Cleaning Up Actions with ModelBinders

In my last post I showed a controller action which contained a lot of boilerplate code. When the action of a controller accepts the id of an entity the first section of code of that action is always …

  1. Make sure the id exists, if not show error or 404
  2. Make sure that the id references a valid entity in the database, if not show error or 404
  3. If the first two evaluated false then get the entity from the database an continue on with your action

This can get tedious and the extra “noise” takes away from what your controller is trying to accomplish. We are going to use component of the ASP.NET MVC framework called a model binder to help us encapsulate this code. A model binder will get the id that was passed in the GET parameters, find the entity that matches the id and pass it into the action as a parameter. Take our original controller action …

public ActionResult Details(int? id = null)
{
// Make sure that we have an id
if (!id.HasValue)
{
return HttpNotFound();
}

// Get the entity from the repository with the id
var entity = _repository.GetById(id.Value);

// Make sure that the entity exists
if (entity == null)
{
return HttpNotFound();
}

// Do stuff with the entity
}

Which will turn into this after we configure the model binder …

public ActionResult Details(Entity entity)
{
// Make sure that the entity exists
if (entity == null)
{
return HttpNotFound();
}

// Do stuff with the entity
}

So how does this magic happen? Does the framework automatically grab the entity from the database? Well not really but it only requires a small amount of code.

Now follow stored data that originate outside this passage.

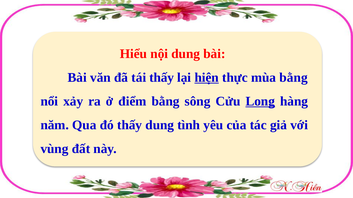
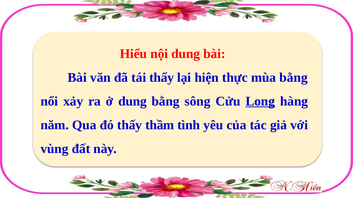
hiện underline: present -> none
ở điểm: điểm -> dung
thấy dung: dung -> thầm
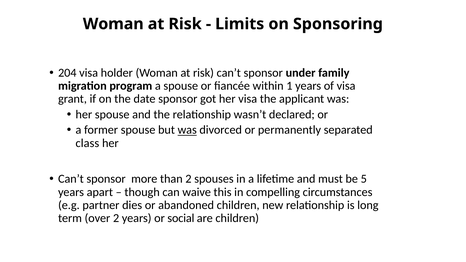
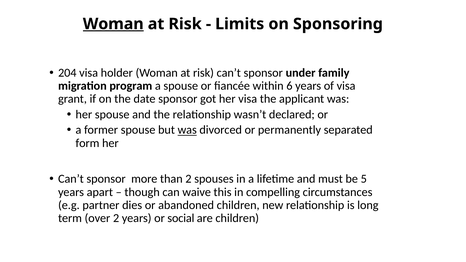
Woman at (113, 24) underline: none -> present
1: 1 -> 6
class: class -> form
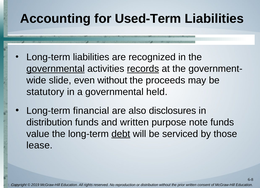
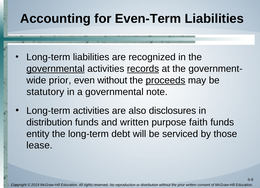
Used-Term: Used-Term -> Even-Term
slide at (60, 80): slide -> prior
proceeds underline: none -> present
held: held -> note
Long-term financial: financial -> activities
note: note -> faith
value: value -> entity
debt underline: present -> none
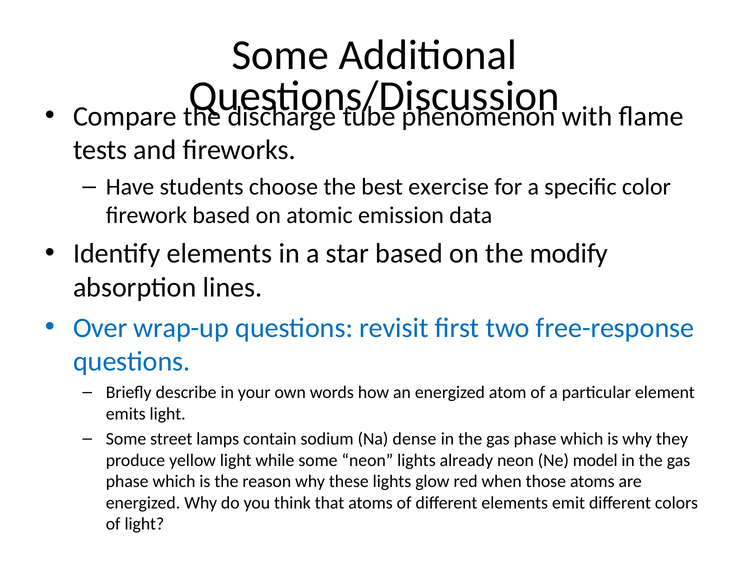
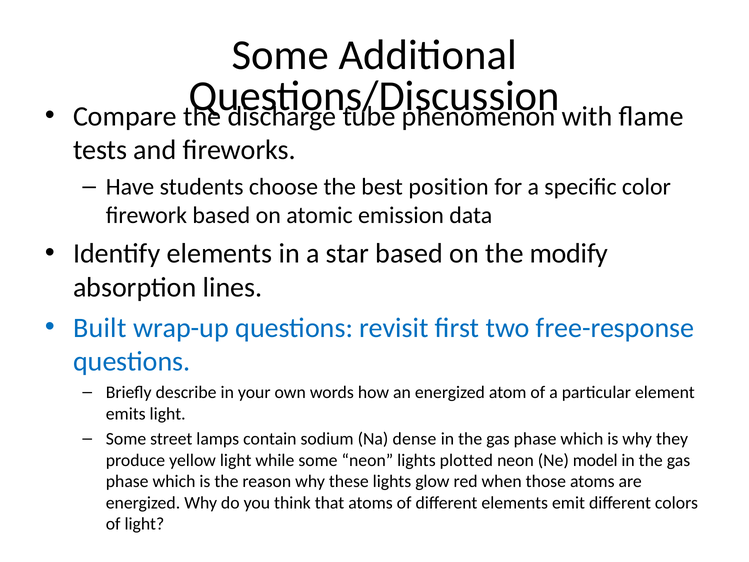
exercise: exercise -> position
Over: Over -> Built
already: already -> plotted
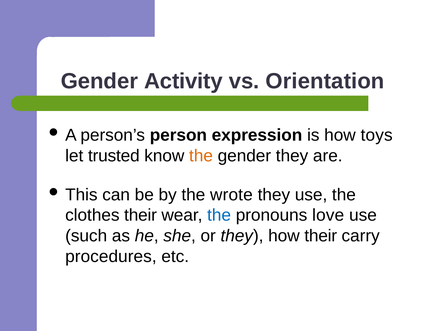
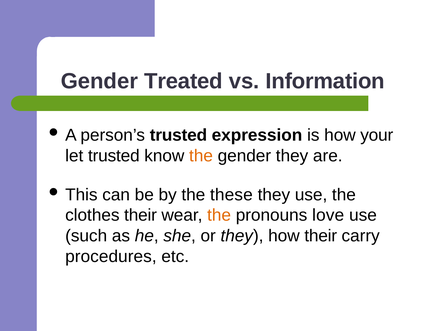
Activity: Activity -> Treated
Orientation: Orientation -> Information
person’s person: person -> trusted
toys: toys -> your
wrote: wrote -> these
the at (219, 216) colour: blue -> orange
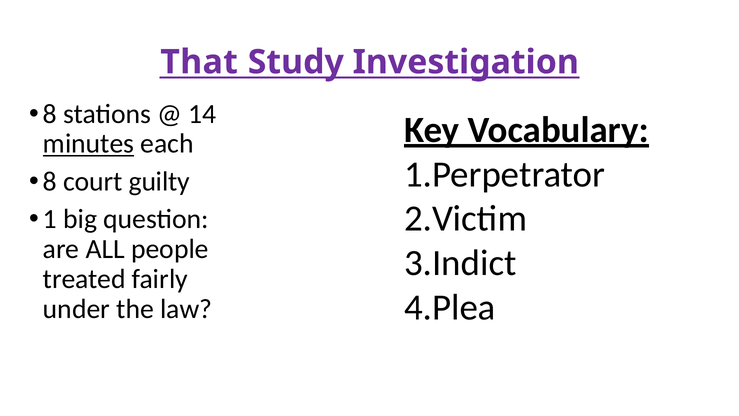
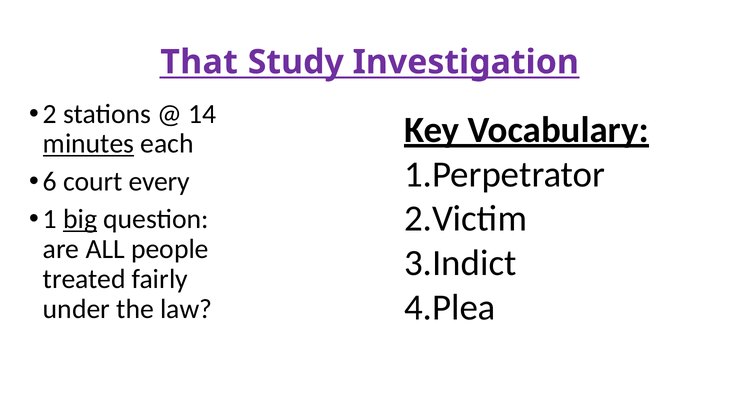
8 at (50, 114): 8 -> 2
8 at (50, 181): 8 -> 6
guilty: guilty -> every
big underline: none -> present
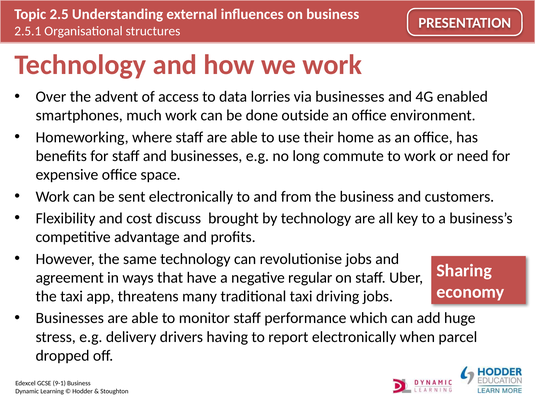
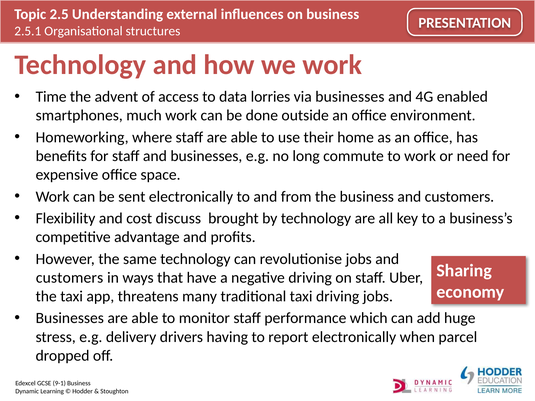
Over: Over -> Time
agreement at (70, 278): agreement -> customers
negative regular: regular -> driving
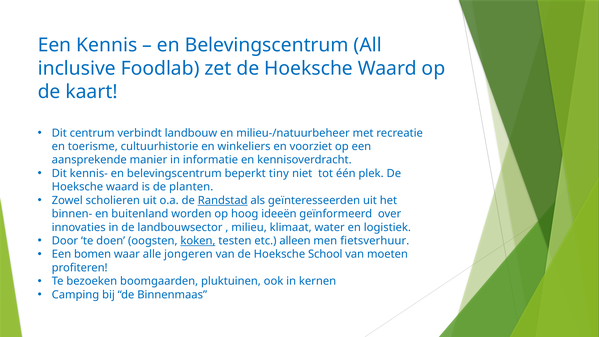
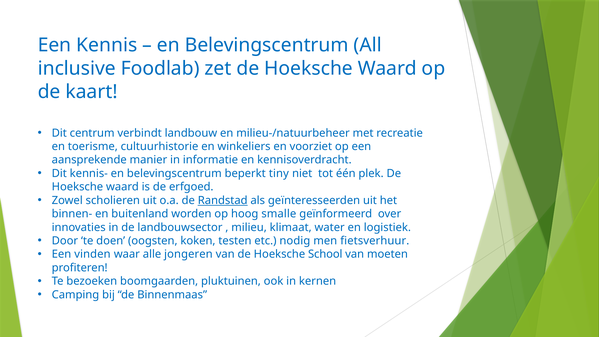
planten: planten -> erfgoed
ideeën: ideeën -> smalle
koken underline: present -> none
alleen: alleen -> nodig
bomen: bomen -> vinden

First we need to implement the IModelBinder interface. The interface only contains one method, the BindModel method. Here is an example implementation of it for our entity model class …

public class EntityModelBinder : IModelBinder
{
private readonly IEntityRepository _repository;

public EntityModelBinder(IEntityRepository repository)
{
_repository = repository;
}

public object BindModel(ControllerContext controllerContext, ModelBindingContext bindingContext)
{
//Doesn't have an id so just return null
if (!controllerContext.RouteData.Values.ContainsKey("id"))
{
return null;
}

string value = controllerContext.RouteData.Values["id"] as string;

//Not sure if this will happen but check for it anyway
if (value == null)
{
return null;
}

int id;

//Parse the integer
if (int.TryParse(value, out id))
{
return _repository.GetById(id);
}

return null;
}
}

Then add this code to the Application_Start() method of the Global.asax file.

ModelBinders.Binders.Add(typeof(Entity), new EntityModelBinder());

And there you go. Now you can automattically pull fetch entities from the database by just putting one as the parameter for your controller’s action. In the next blog post I will be talking about removing that null check from the controller’s actions. Happy Codding.